Wednesday, September 12, 2012

Paradox


“What good is it, my brothers and sisters, if you say you have faith but do not have works? Can faith save you? If a brother or sister is naked and lacks daily food, and one of you says to them, ‘Go in peace; keep warm and eat your fill,’ and yet you do not supply their bodily needs, what is the good of that? So faith by itself, if it has no works, is dead.” [James 2: 14-17]

Verses such as these in the Epistle of James (the Epistle for Sunday) nearly kept James from making the canon of Scripture in the early days of Christianity.  During the Reformation, Martin Luther called James “a right strawy epistle,” that is, a nearly useless book, and wanted to ban it from the canon. Luther believed it taught what is called “works righteousness,” that is, that one can “work” oneself into God’s grace or heaven. He rejected that idea, but not initially.

Luther said of himself, “I was a good monk, and I kept the rule of my order so strictly that I may say that if ever a monk got to heaven by his monkery it was I. All my brothers in the monastery who knew me will bear me out. If I had kept on any longer, I should have killed myself with vigils, prayers, reading and other work.” 

His religious ethic was driven by his awareness of his own imperfections in being the pure person he thought God required and the need to continuously work on that. He was known to rise from receiving absolution after confessing his sins, and immediately return to the confessional to begin again, so profound was his sense of sinfulness and unworthiness. He hoped if he kept each “jot and tiddle” he could find salvation and a sense of peace. But not until his study of other work, such as Paul’s letter to the Galatians introduced him to the idea of salvation by grace alone, did he realize he had been on the wrong path. He read there, “But no man is justified by the law in the sight of God, it is evident: for, the just shall live by faith.” Consequently, Luther became opposed to anything he interrupted as teaching that the doing the proper works could produce salvation.

Luther struggled with the paradox he found between verses such as those in James and Romans which says, “For we maintain that a person is justified by faith apart from works of the Law.” Even today, it is difficult to explain these apparently very different ideas.
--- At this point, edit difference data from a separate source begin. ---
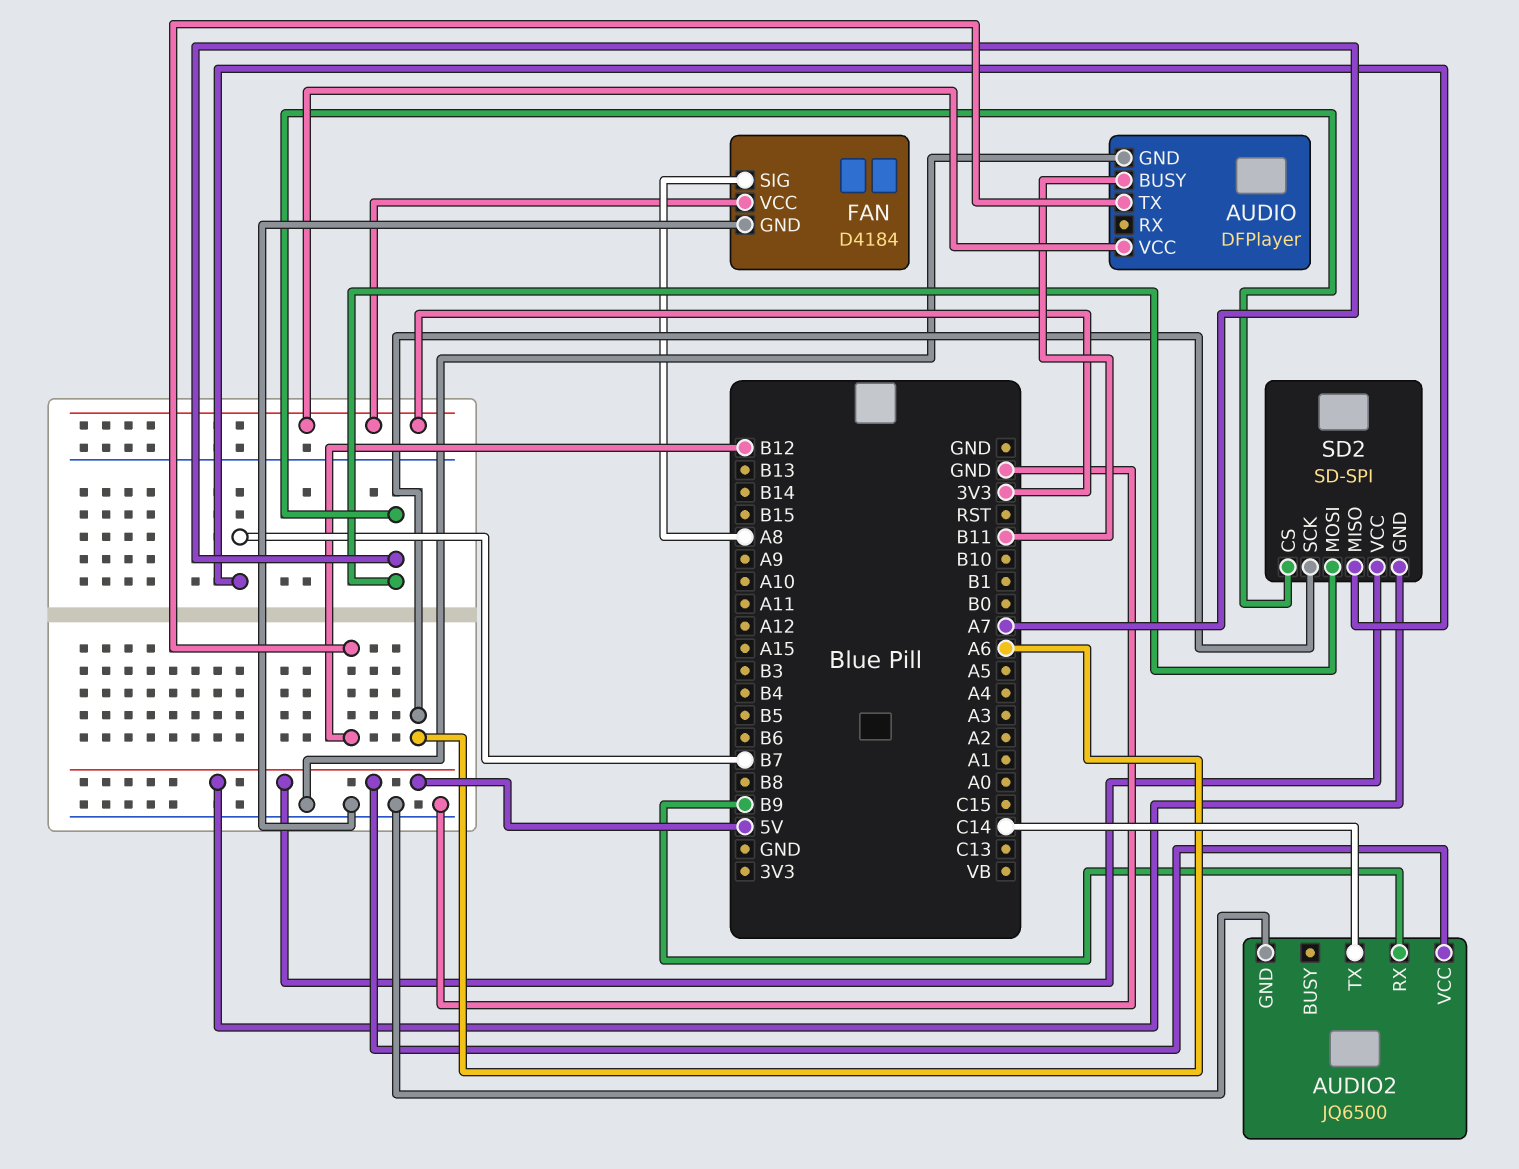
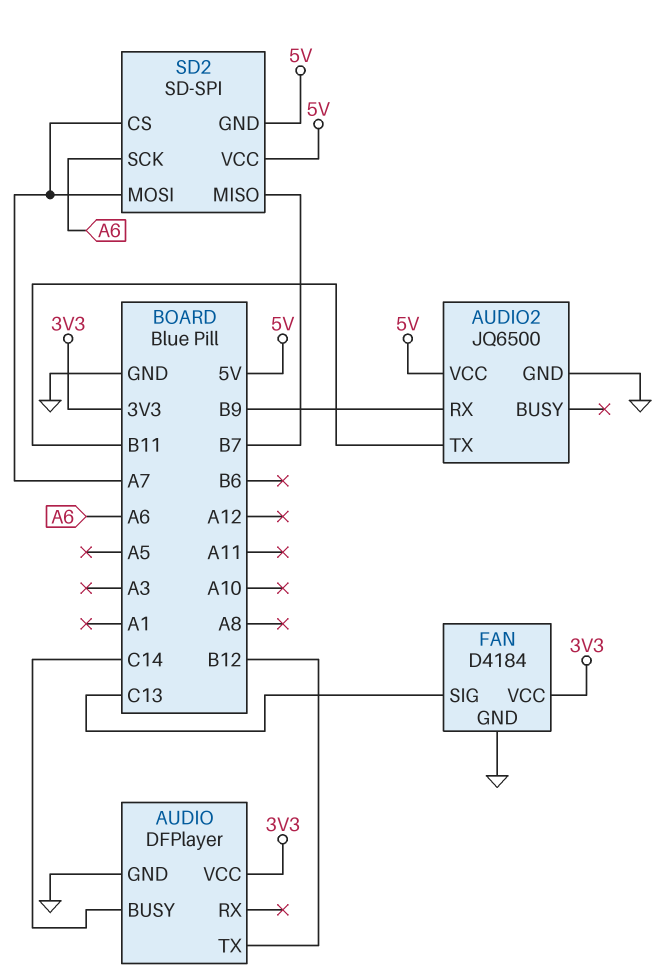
AUDIO pin BUSY: B11 -> C14
AUDIO2 pin TX: C14 -> B11
FAN pin SIG: A8 -> C13

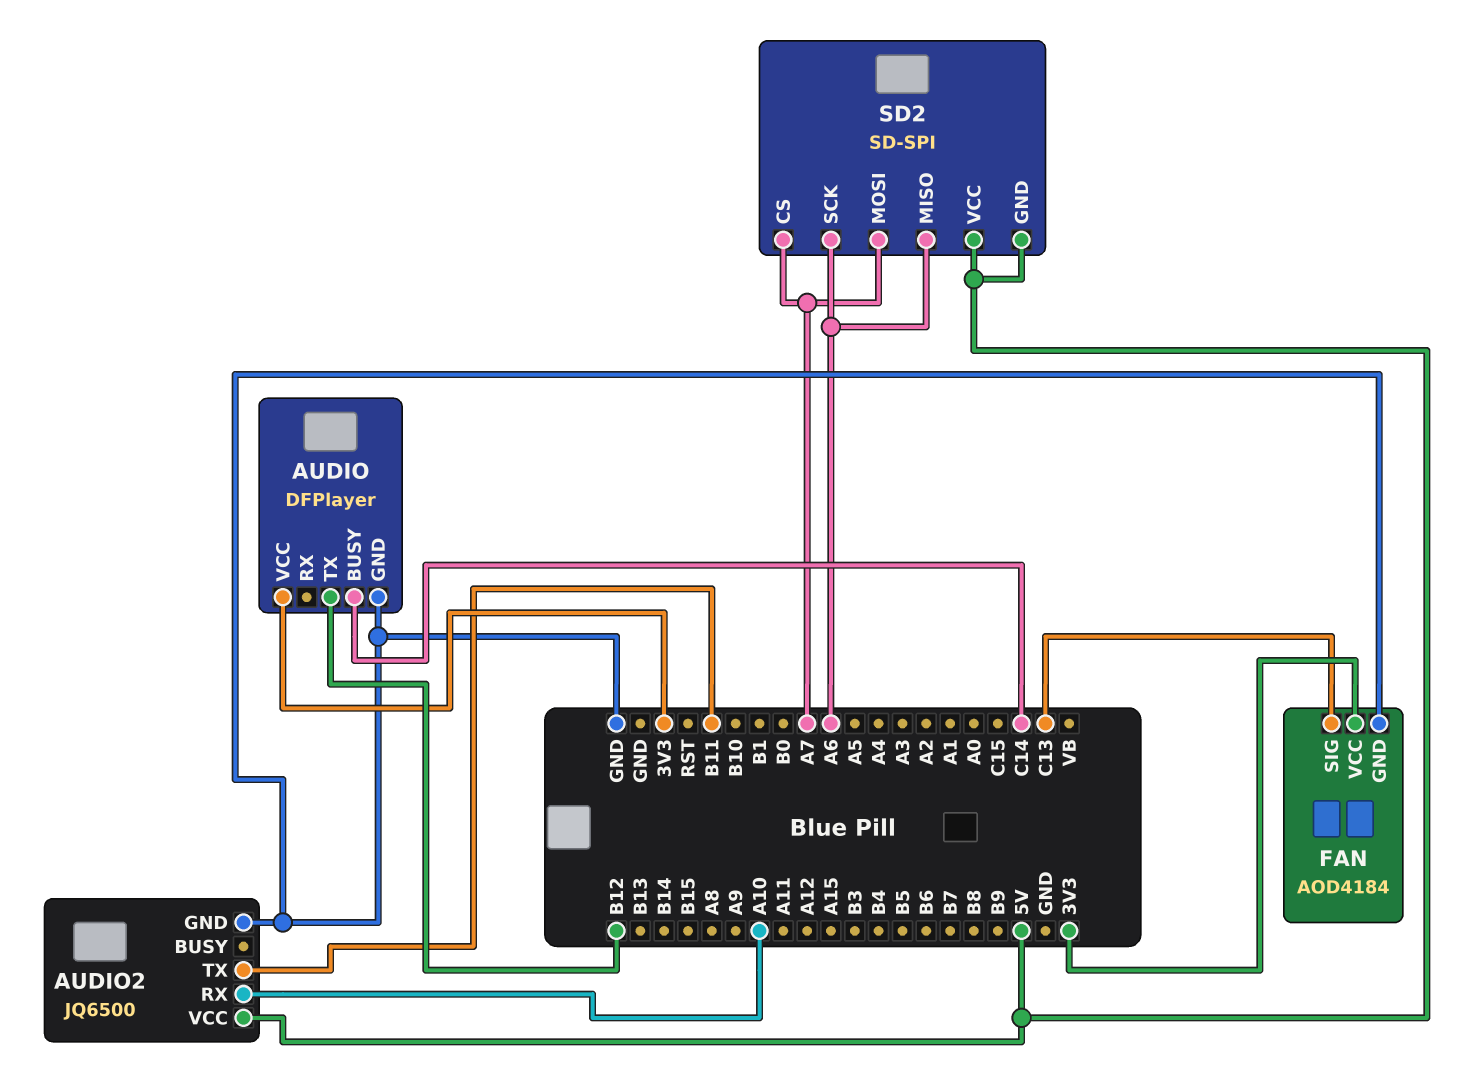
AUDIO2 pin RX: B9 -> A10
FAN: D4184 -> AOD4184
SD2 pin MISO: B7 -> A6

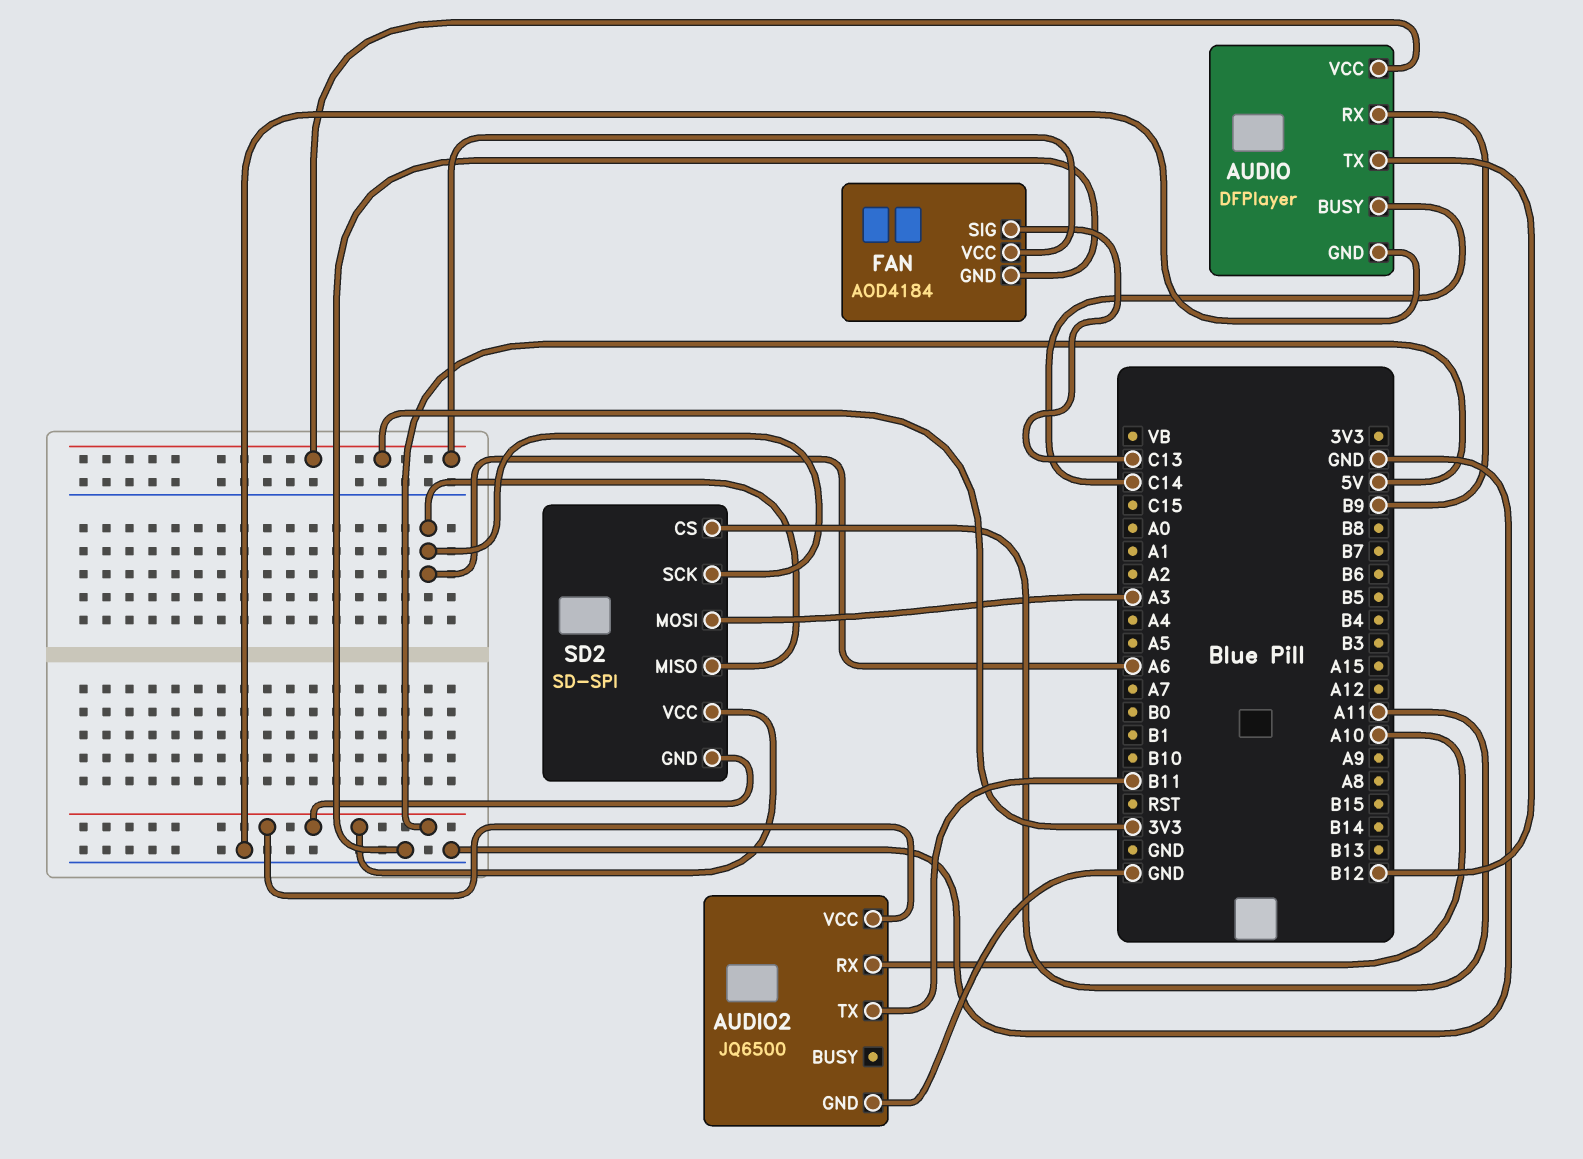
AUDIO pin RX: none -> B9
SD2 pin CS: A7 -> A11
SD2 pin MOSI: A7 -> A3

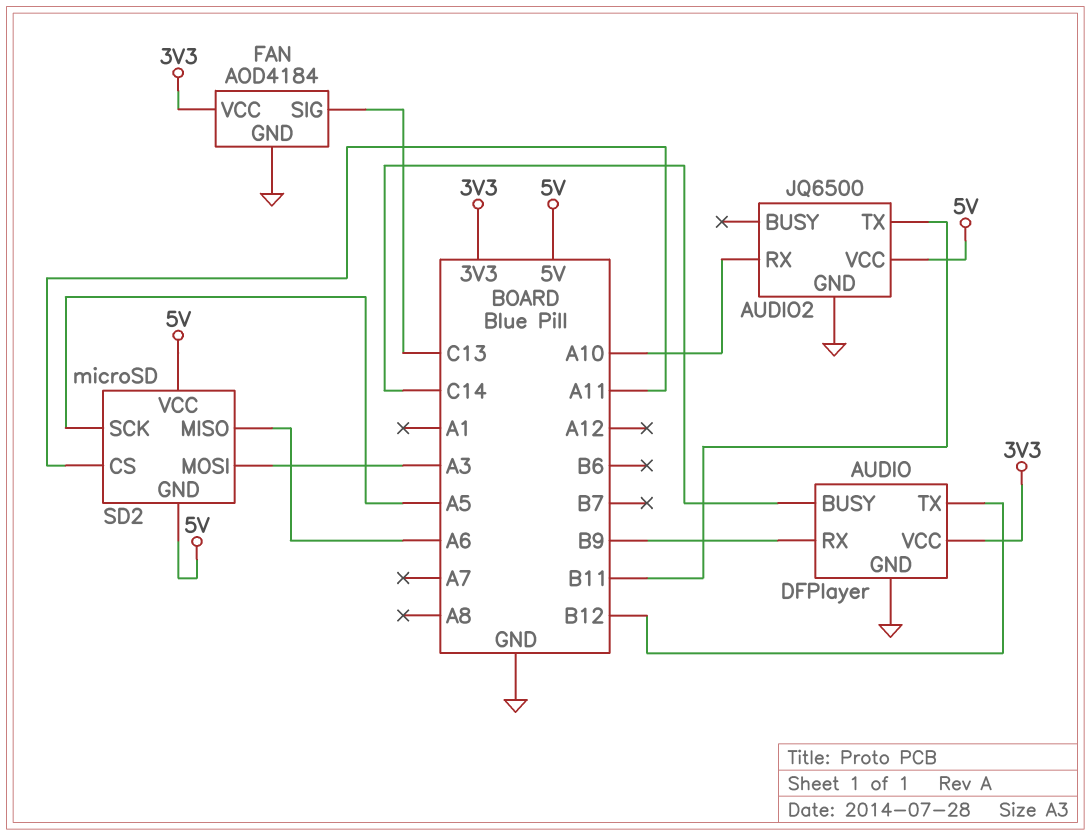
SD2: SD-SPI -> microSD
SD2 pin SCK: A6 -> A5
As a pastor, I encountered any number of parishioners who would state emphatically they believed in salvation by grace. But almost in the next breath, they would be telling me they didn’t take Communion because they didn’t feel worthy, that is, “not good enough.” Sorry, Charlie, that idea is clearly one that yells “works righteousness.” Such thinking is a good example of the disconnect between what is sometimes described as the “theology of the pulpit” and the “theology of the pew,” where the first is well developed and orthodox (generally speaking!) and the second is sometimes something of a mishmash of ideas garnered here and there.

The usual “final solution” for works/grace paradox is that grace through faith saves us, but being saved, we would naturally act rightly. “By their fruits you will know them,” in other words. It’s workable, but it is also a little too facile. We might do better to just admit that everything religious, spiritual and/or Christian is not as clear as we might wish it to be.